I noticed today that someone, somehow is posting blogs on MY wordpress blog. They are posting items and it shows up as if I posted the item. Any idea how they are doing this and how do I stop it? I have a feeling that one of the social marketing sites that caters to bloggers must have talked me into giving them my info and now they are posting things to my site. I am obviously new at all of this so please be kind. Thank you.
If it is your main blog try changing your WordPress login username and password, your (S)FTP username and password and your database username and password.
If these are seperate blogs that are appearing on subdomains of your main domain, this is because you have WordPress Mu installed. I forget how to stop this. I think you just need to delete a wp-signup.php file or something like that.
You've got a nice list going on here. I'd like a little bit more info on No.8 Moving the config data. Are we to copy OR
Very usefull for every one who use wordpress. Thank you very much.
Great tips, advice and comments, thanks
great info..
thanks for sharing..
at least could have patch some hole.. :)
I've only just set up a Wordpress site and was getting ready to install my theme and make it look pretty, I was looking forward to it... then I started reading about security... worms, sql injection!

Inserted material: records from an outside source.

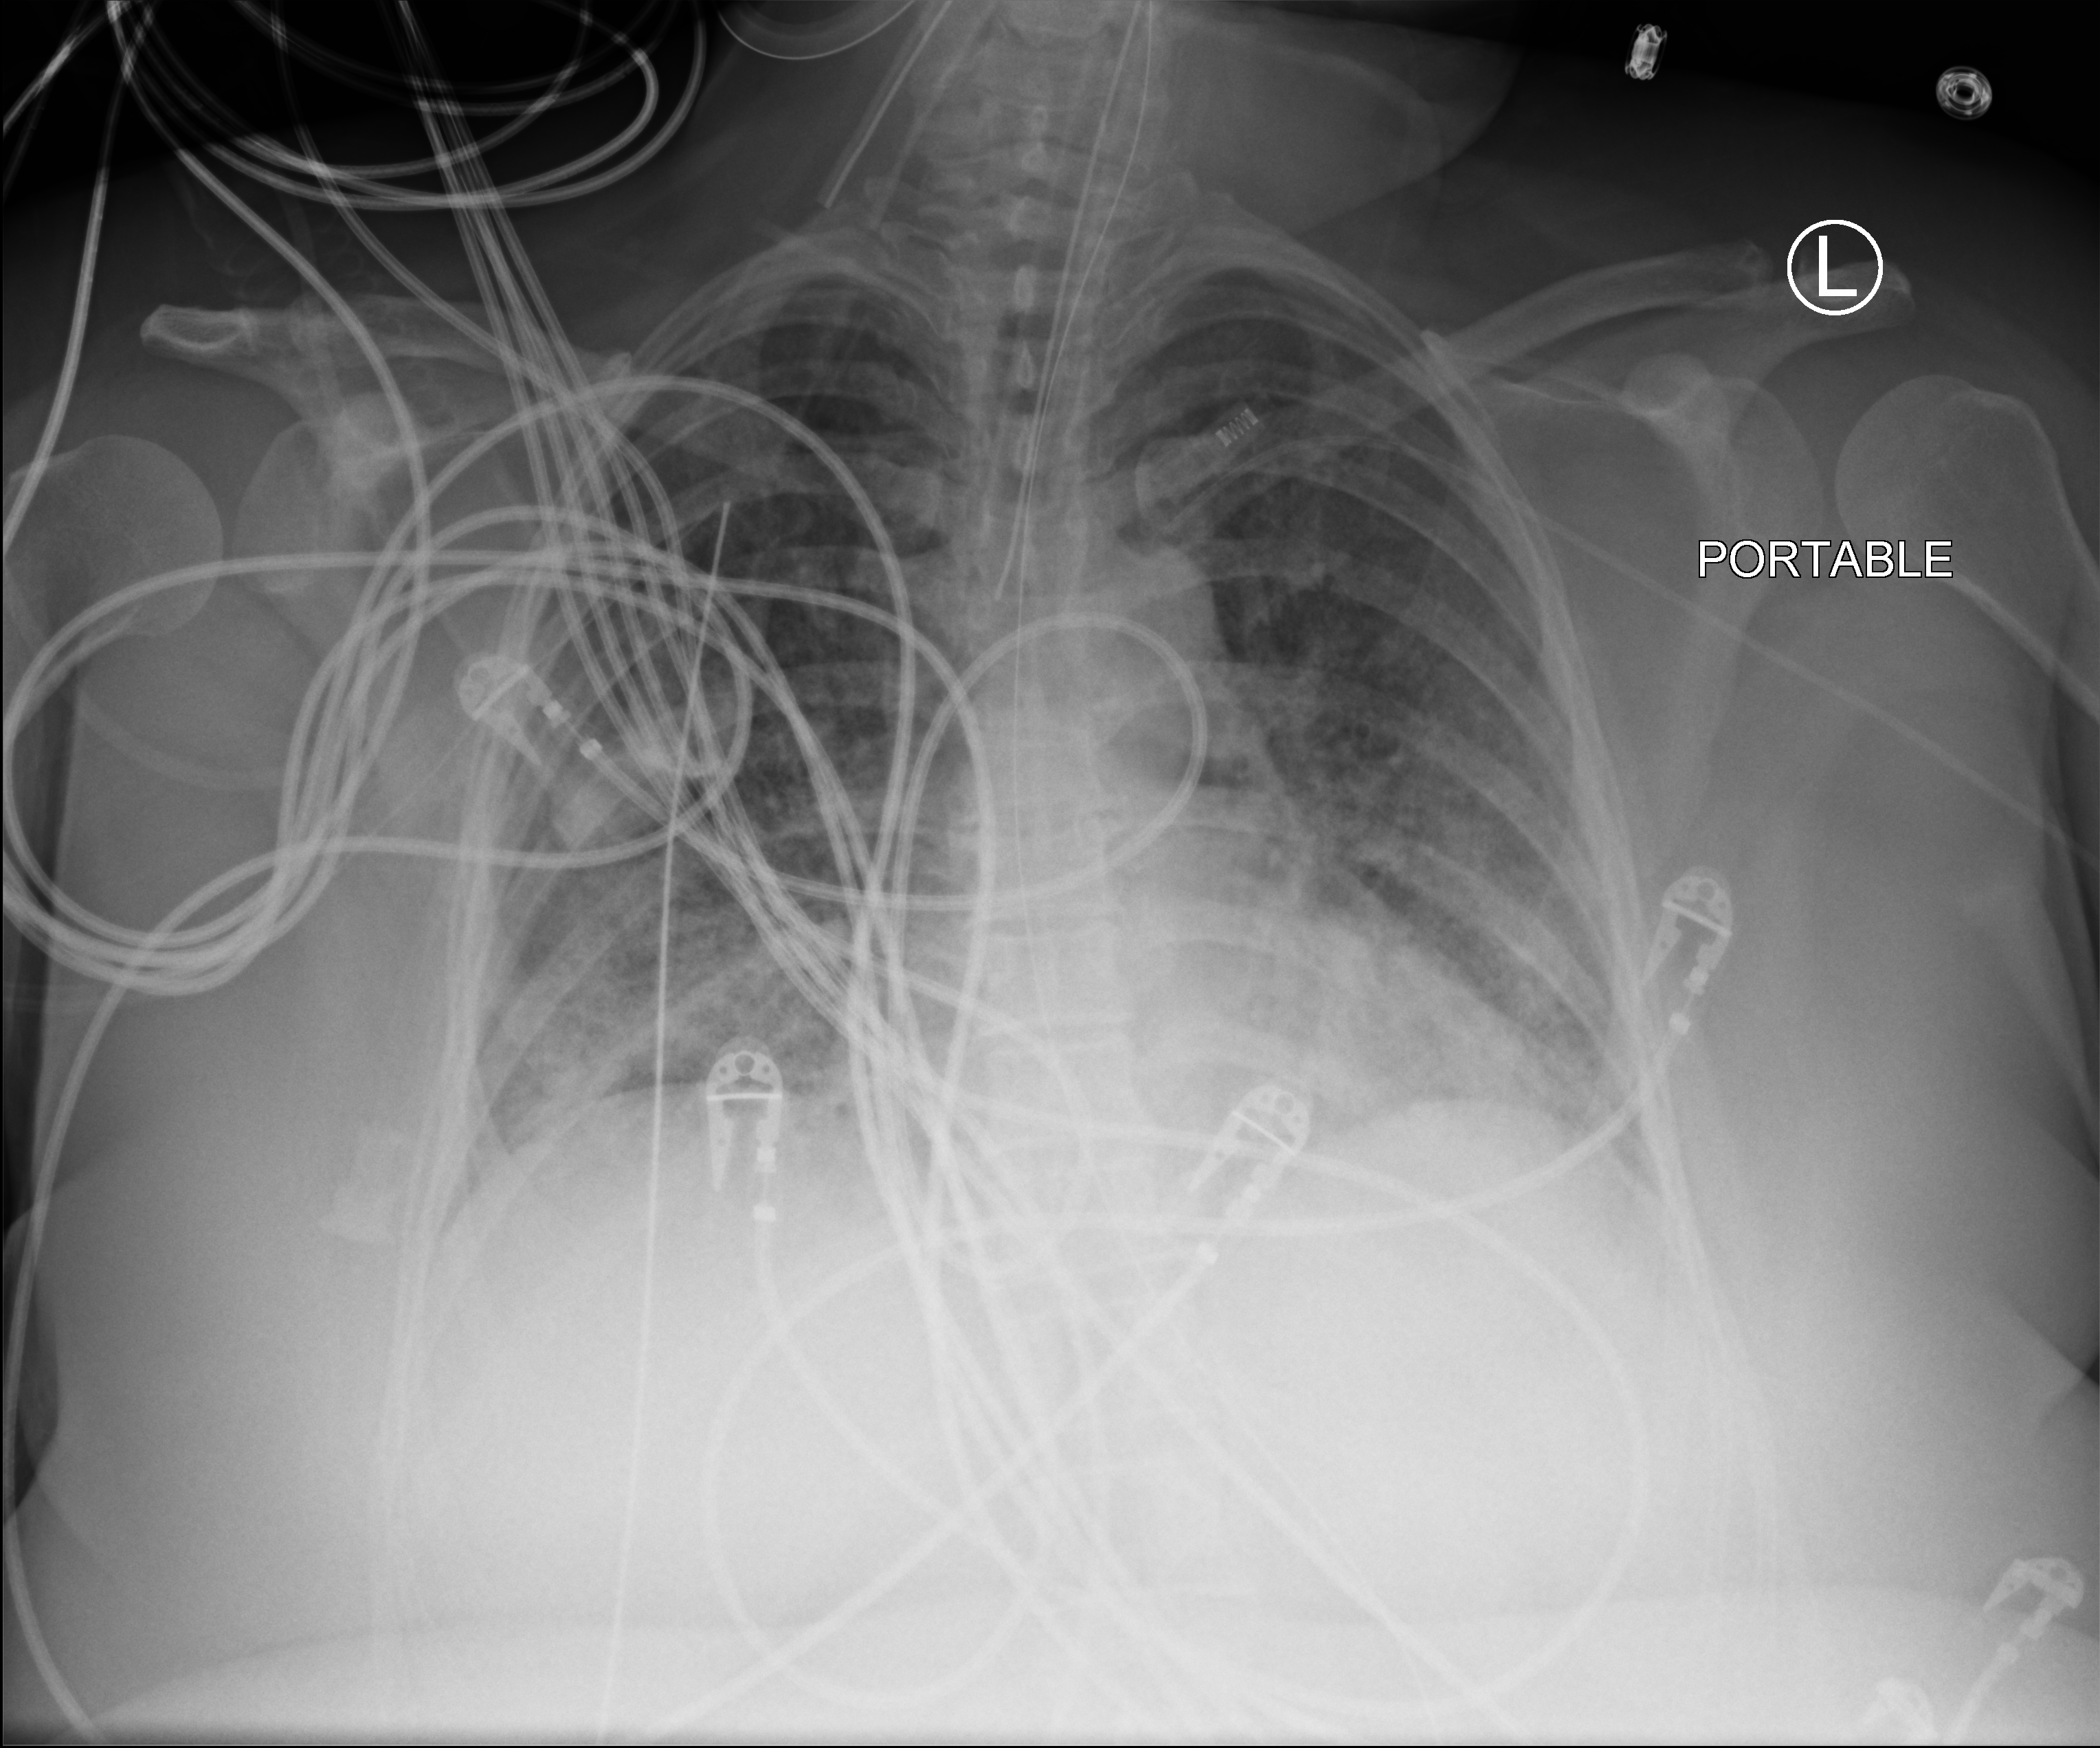
Bedside chest radiograph (computed radiography), anteroposterior (AP) projection. Female patient hospitalised with COVID-19, age 18–59 years.
From the hospital-stay record, not from the radiograph (when in the stay this image was taken is not recorded): admitted to intensive care during this hospital stay: yes; length of hospital stay: 95 days.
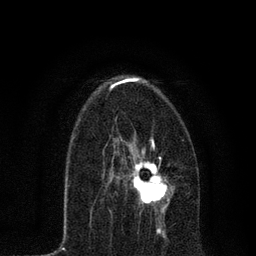
Breast MRI, one axial slice; cropped to one breast; dynamic contrast-enhanced series, time point 2 of 7 at this slice position (early post-contrast); 3 T; TE 2.2 ms, TR 5.4 ms; 2 mm slice thickness; 256 × 256 image matrix, field of view 150 × 150 mm. Female patient.
Structures marked on this image (semi-automatic segmentation, software-assisted and operator-edited):
- enhancing-tissue mask used for the functional tumour volume (all voxels passing the contrast-enhancement thresholds inside the analysis volume; usually the tumour): bounding box (x1, y1, x2, y2) in pixels: (106, 136, 173, 214)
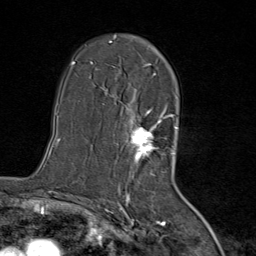
Breast MRI (dynamic contrast-enhanced), one axial slice. Slice 50 of 80 in the series (ordered by position). Cropped to one breast. Dynamic contrast-enhanced series, time point 2 of 8 at this slice position (early post-contrast). 1.5 T. TE 1.8 ms, TR 4.3 ms. 2 mm slice thickness. 256 × 256 image matrix, field of view 180 × 180 mm. Female patient.
Outlined on this slice (semi-automatic segmentation, software-assisted and operator-edited):
- enhancing-tissue mask used for the functional tumour volume (all voxels passing the contrast-enhancement thresholds inside the analysis volume; usually the tumour): bounding box (x1, y1, x2, y2) in pixels: (111, 42, 167, 171)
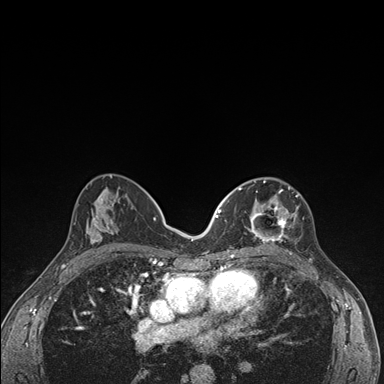
Breast MRI (dynamic contrast-enhanced), one axial slice; position 84 of 176 along the scan axis; dynamic contrast-enhanced series, time point 2 of 7 at this slice position (early post-contrast); 1.5 T; TE 1.5 ms, TR 4.2 ms; 1.1 mm slice thickness; 384 × 384 image matrix. Female patient.
Outlined on this slice (semi-automatically segmented with operator editing):
- enhancing-tissue mask used for the functional tumour volume (all voxels passing the contrast-enhancement thresholds inside the analysis volume; usually the tumour): bounding box (x1, y1, x2, y2) in pixels: (236, 178, 306, 245)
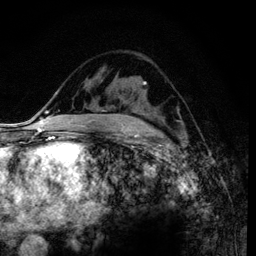
Breast MRI (dynamic contrast-enhanced), one axial slice; cropped to one breast; dynamic contrast-enhanced series, time point 2 of 6 at this slice position (early post-contrast); 3 T; TE 4.2 ms, TR 7.9 ms; 256 × 256 image matrix, field of view 170 × 170 mm. Female patient.
Outlined on this slice (semi-automatic segmentation, software-assisted and operator-edited):
- enhancing-tissue mask used for the functional tumour volume (all voxels passing the contrast-enhancement thresholds inside the analysis volume; usually the tumour): bounding box (x1, y1, x2, y2) in pixels: (178, 119, 180, 123)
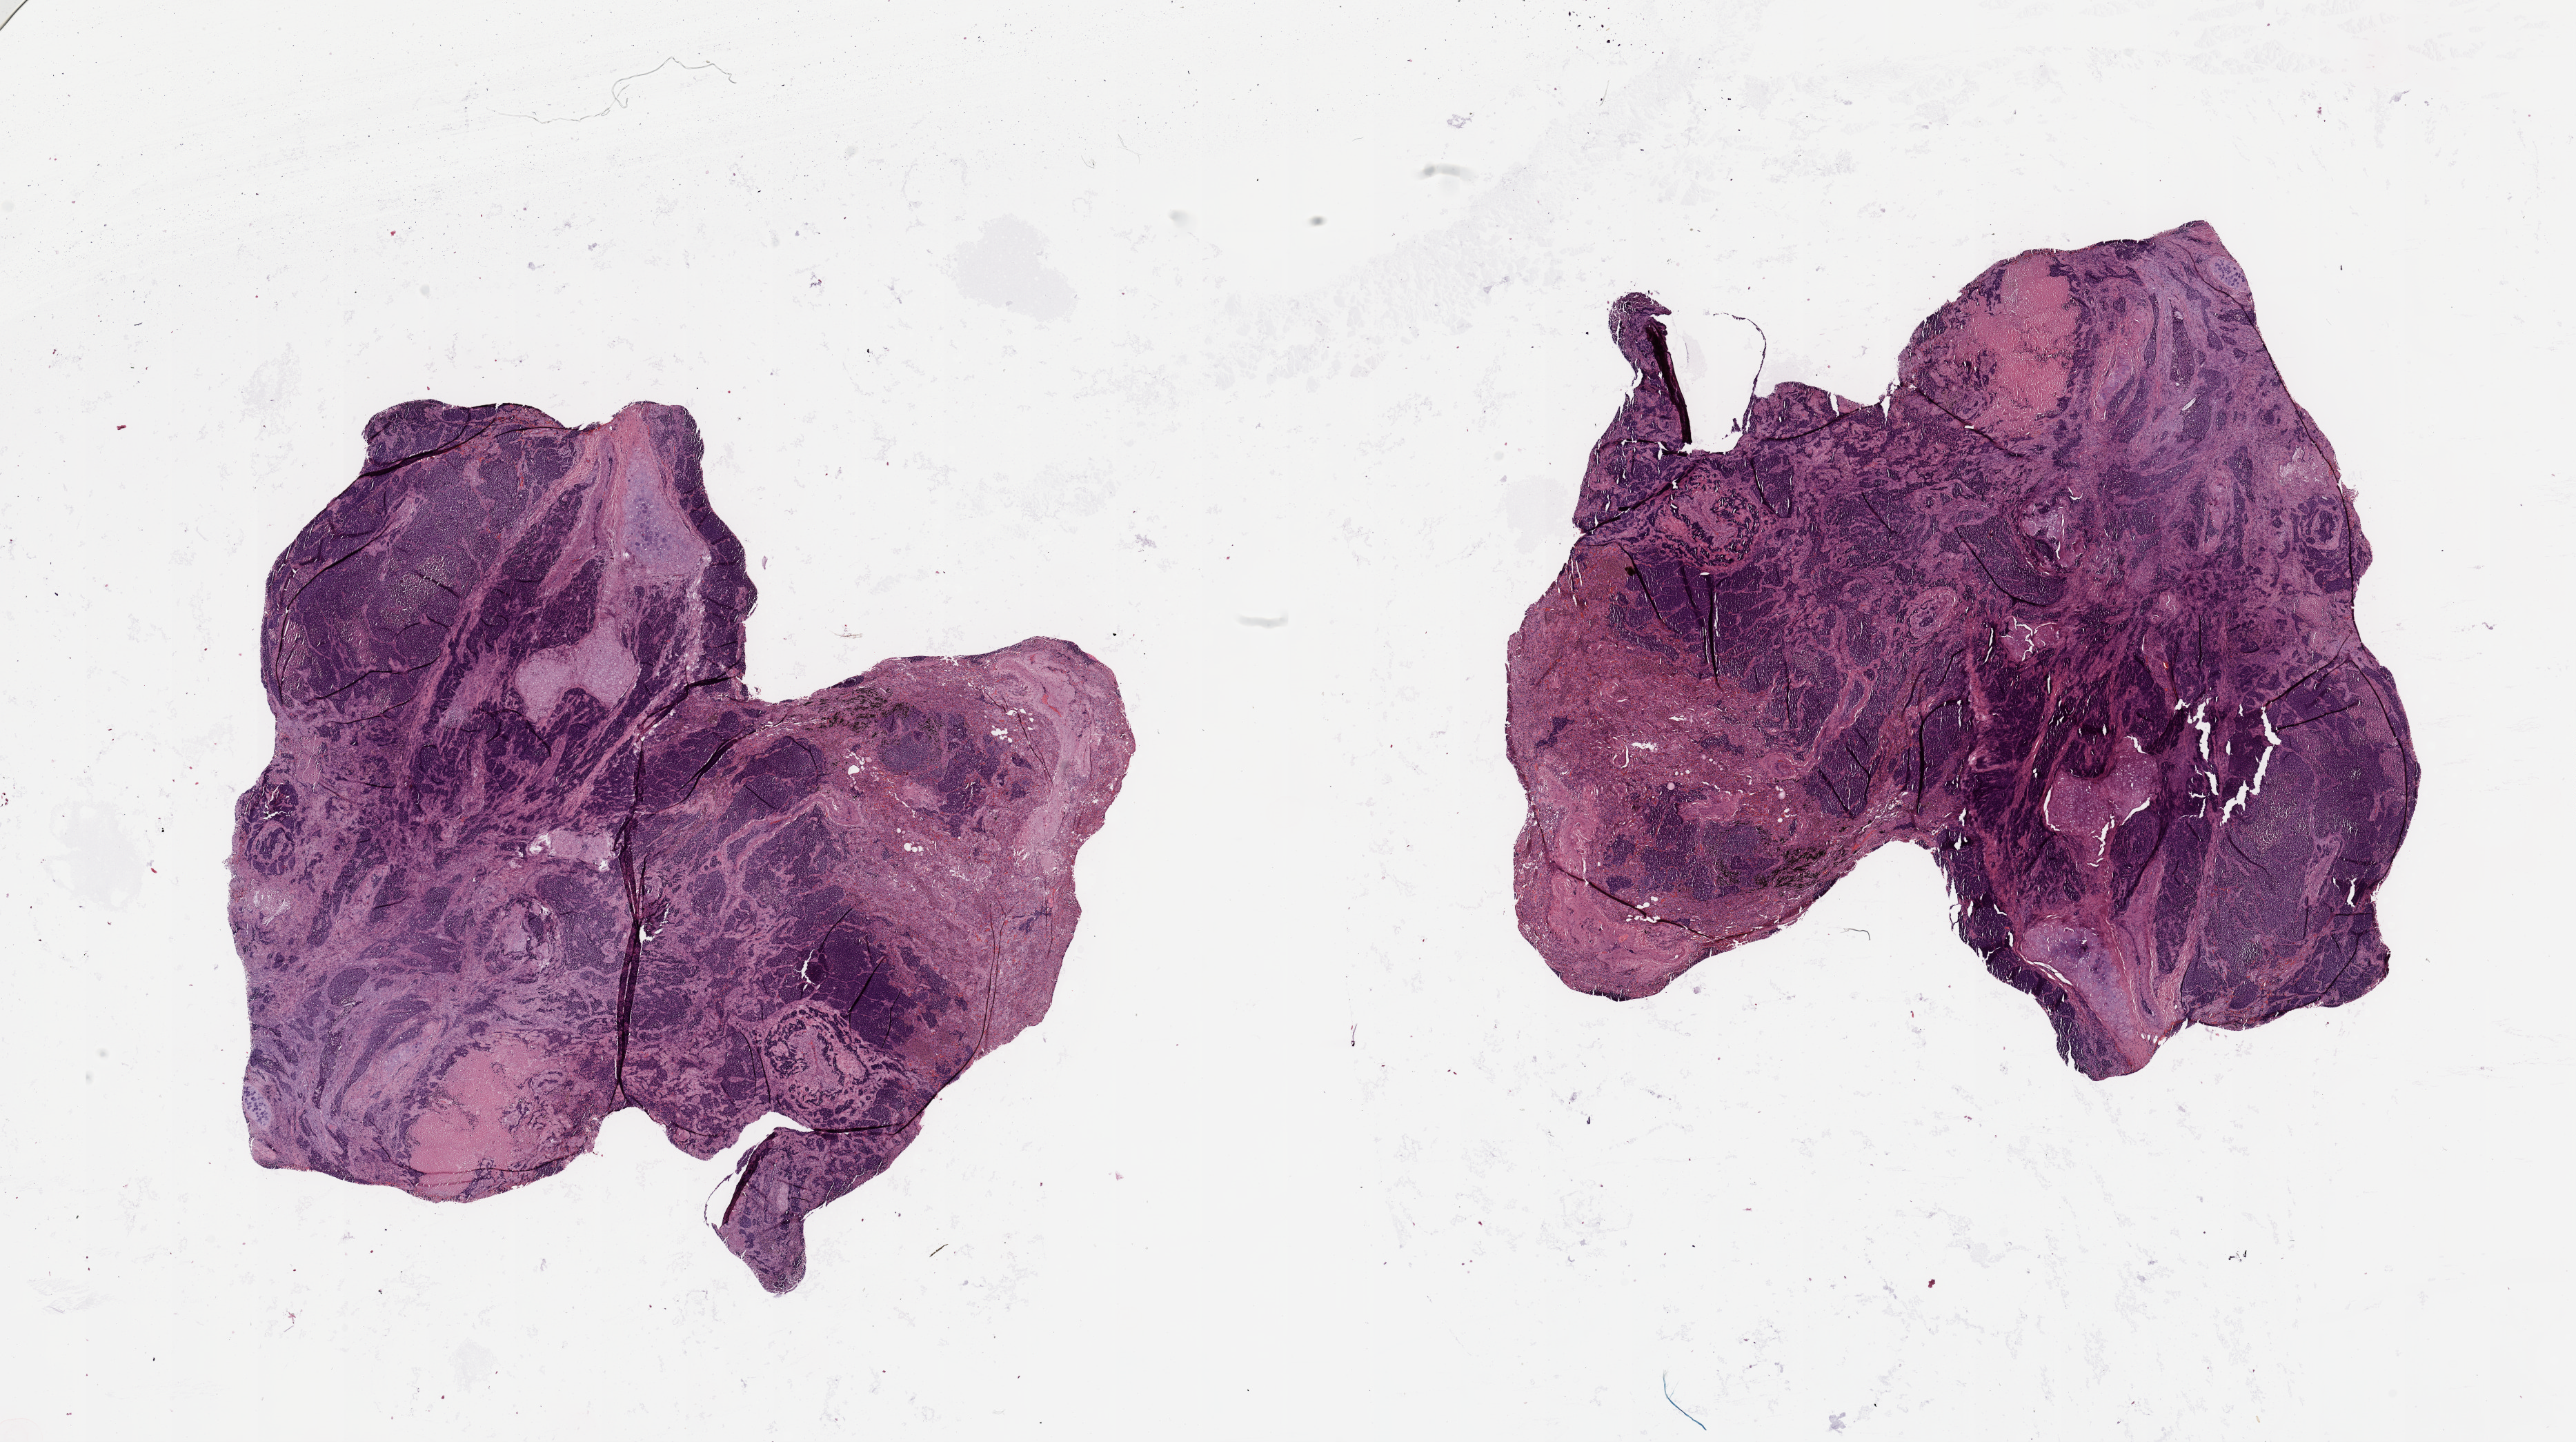
Digitized H&E tissue section (whole slide), shown as a low-resolution overview of the whole scanned area (about 29.5 x 16.5 mm, from a 20x scan), tumour tissue sample, lung. Male, 63 y/o.
Primary tumour site (as recorded): left upper lobe. Patient diagnosis (cohort enrolment): squamous cell carcinoma (lung).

I've abandoned the theme install and started looking at how to protect my site.
I've just upgraded to 2.8.5 and will be working through all your suggestion... well at least the ones I can understand.
I'm a newbie to Wordpress and I supose all this security business has disappointed me a little.
Thanks for the tips. I've implemented many of them. I'm having a problem with denying access to wp-includes. It seems that denying access to wp-includes with a rewrite rule in .htaccess causes the post editor to break in the admin area. The Upload/Insert buttons don't work and the Visual editor doesn't show any formatting buttons. Also I get the javascript error "tinymce not defined." It happens in IE8, FF 3.5, Chrome 3.0 and goes away when the rewrite rule is disabled. I haven't tried in other browsers. Has anyone else encountered this and come up with a workaround? I'm using WP 2.8.5. Thanks.
I think WordPress must have changed since I wrote this. I think the editor used to be in the wp-admin folder.
You could just ignore that point. They are pretty gung-ho. IMO, the most important one is to remove the WP identifiers like "Powered by WordPress".